Was derzeit für Bilder aus dem Fernseher in die eigene Stube flimmern, scheint mir unglaublich. Leere Regale in Läden, Dörfer, die abgeriegelt sind und Anlässe, die reihenweise abgesagt werden. Alles Massnahmen zum Schutz der Bevölkerung vor einer möglichen Pandemie.
Hier oben auf dem Hügel im tiefen, tiefen Emmental habe ich noch nicht viel vom Corona Virus gemerkt. Wir waren sonst den halben Winter krank. Das alles erscheint mir unwirklich und weit weg. Trotzdem rückt es langsam auch in mein Bewusstseinsfeld. Gestern Abend kamen doch tatsächlich Bilder von leeren Teigwaren-Regalen in unserer lokalen Migros. Das hatte ich eigentlich nicht für möglich gehalten.

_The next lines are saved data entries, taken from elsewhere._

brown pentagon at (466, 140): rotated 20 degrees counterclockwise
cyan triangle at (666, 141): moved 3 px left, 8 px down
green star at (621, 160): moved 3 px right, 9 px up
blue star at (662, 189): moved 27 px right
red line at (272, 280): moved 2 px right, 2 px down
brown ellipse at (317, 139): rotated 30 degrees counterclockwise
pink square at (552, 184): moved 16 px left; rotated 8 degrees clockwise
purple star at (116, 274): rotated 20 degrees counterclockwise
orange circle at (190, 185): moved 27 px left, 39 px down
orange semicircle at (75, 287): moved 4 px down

Als ich Mitte Woche einkaufen ging, waren die Regale noch voll. Es hatte sogar einen riesigen Berg Teigwaren welche gerade Aktion waren. Ob die Ladenfilialen einen zusätzlichen Anreiz schaffen wollten damit die Leute mehr Teigwaren kaufen oder ob sie das auch so getan hätten, sei dahingestellt. Ich beschloss keine Teigwaren zu kaufen, da wir zu Hause noch ausreichend haben.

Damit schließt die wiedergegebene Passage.